Stored data entries:
##########

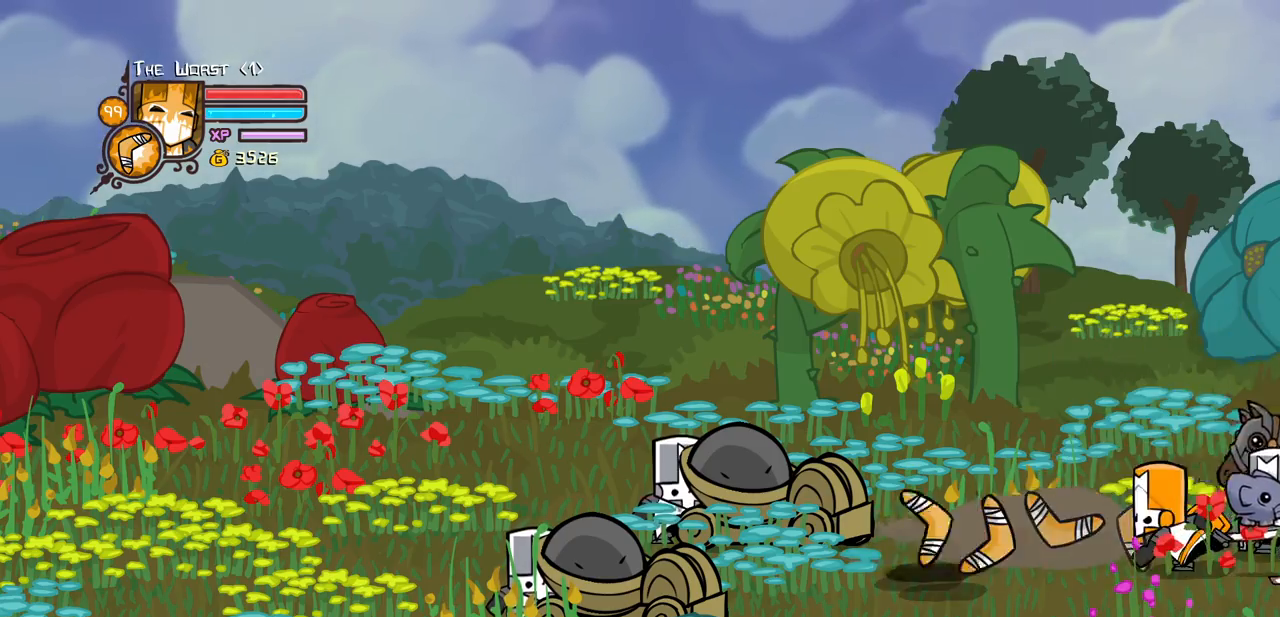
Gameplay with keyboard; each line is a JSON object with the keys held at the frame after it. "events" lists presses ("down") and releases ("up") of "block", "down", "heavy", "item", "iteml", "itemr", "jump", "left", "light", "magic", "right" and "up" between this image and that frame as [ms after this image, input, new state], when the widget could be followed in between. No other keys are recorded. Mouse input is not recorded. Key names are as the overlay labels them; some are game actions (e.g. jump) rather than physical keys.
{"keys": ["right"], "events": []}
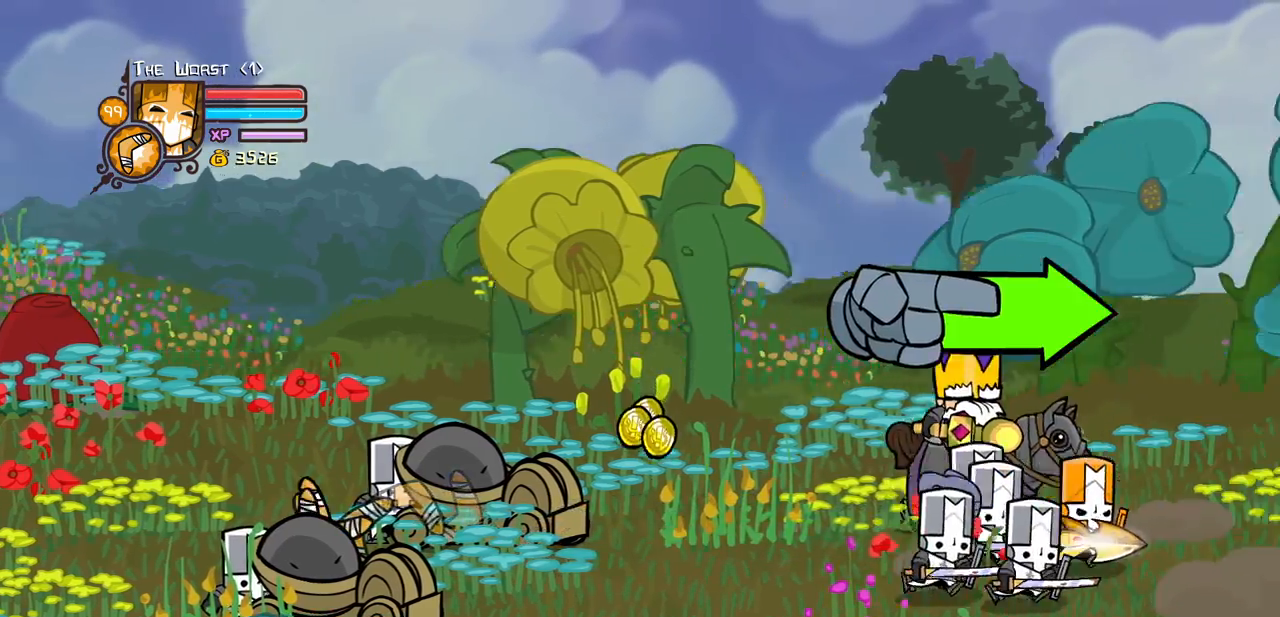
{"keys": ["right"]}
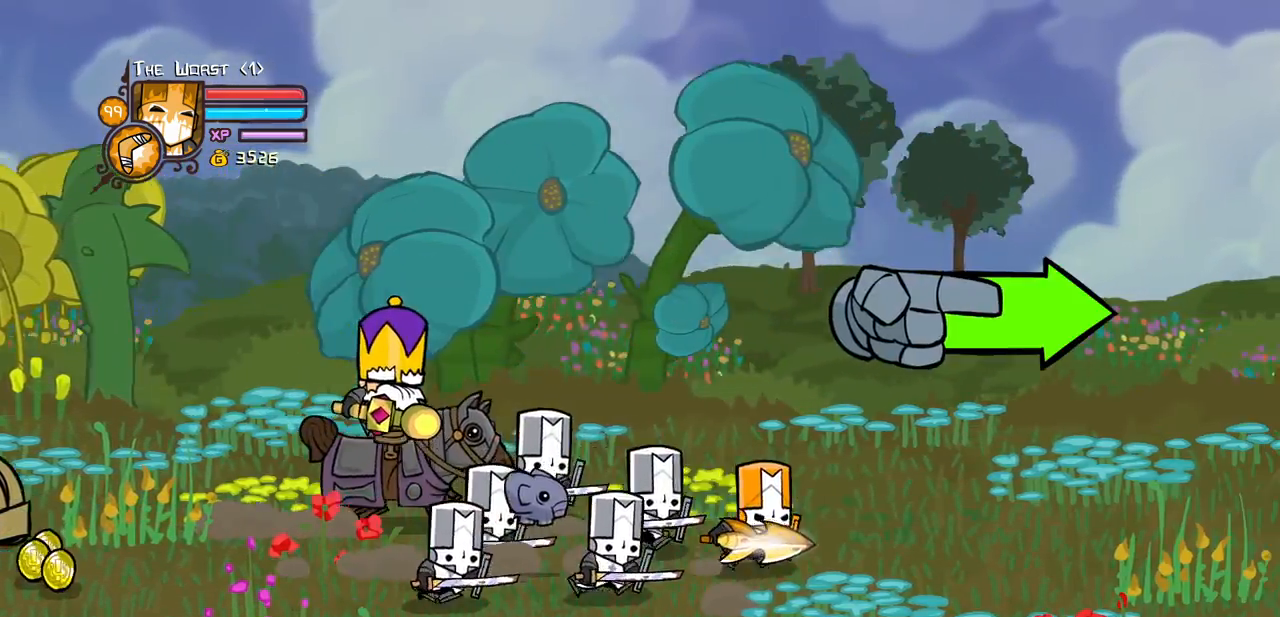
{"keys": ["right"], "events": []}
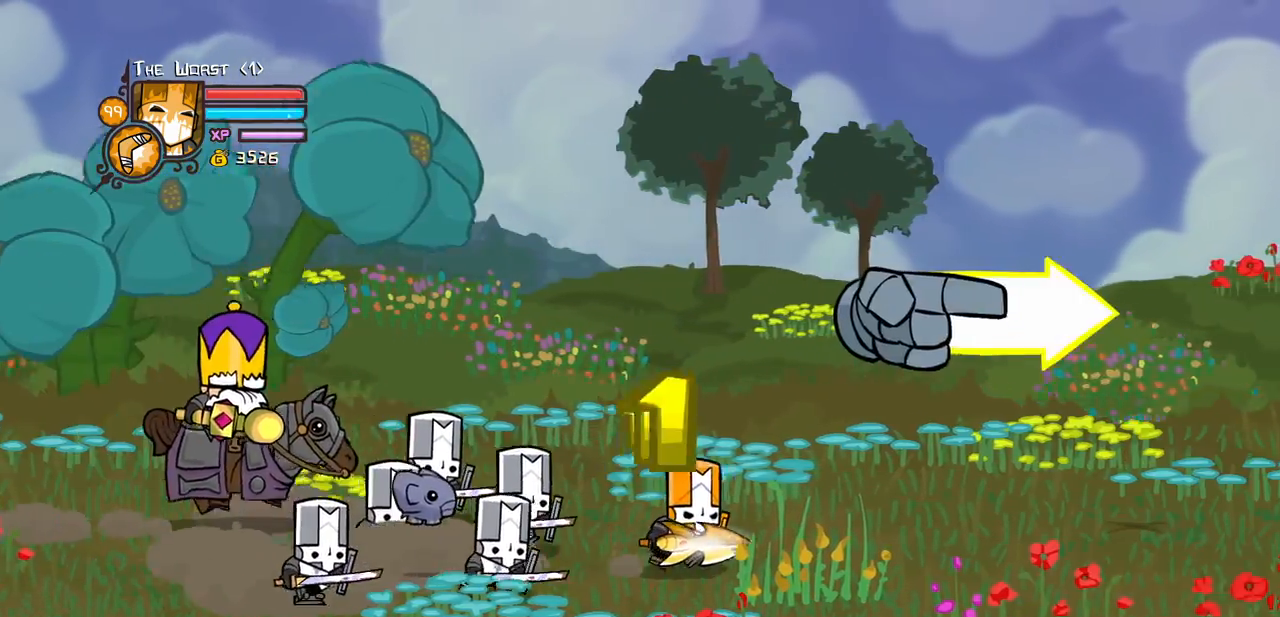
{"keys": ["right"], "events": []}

##########

Task> Pictures aside, retype all of the entries word for word.

Answer box>
Gameplay with keyboard; each line is a JSON object with the keys held at the frame after it. "events" lists presses ("down") and releases ("up") of "block", "down", "heavy", "item", "iteml", "itemr", "jump", "left", "light", "magic", "right" and "up" between this image and that frame as [ms after this image, input, new state], when the widget could be followed in between. No other keys are recorded. Mouse input is not recorded. Key names are as the overlay labels them; some are game actions (e.g. jump) rather than physical keys.
{"keys": ["right"], "events": []}
{"keys": ["right"]}
{"keys": ["right"], "events": []}
{"keys": ["right"], "events": []}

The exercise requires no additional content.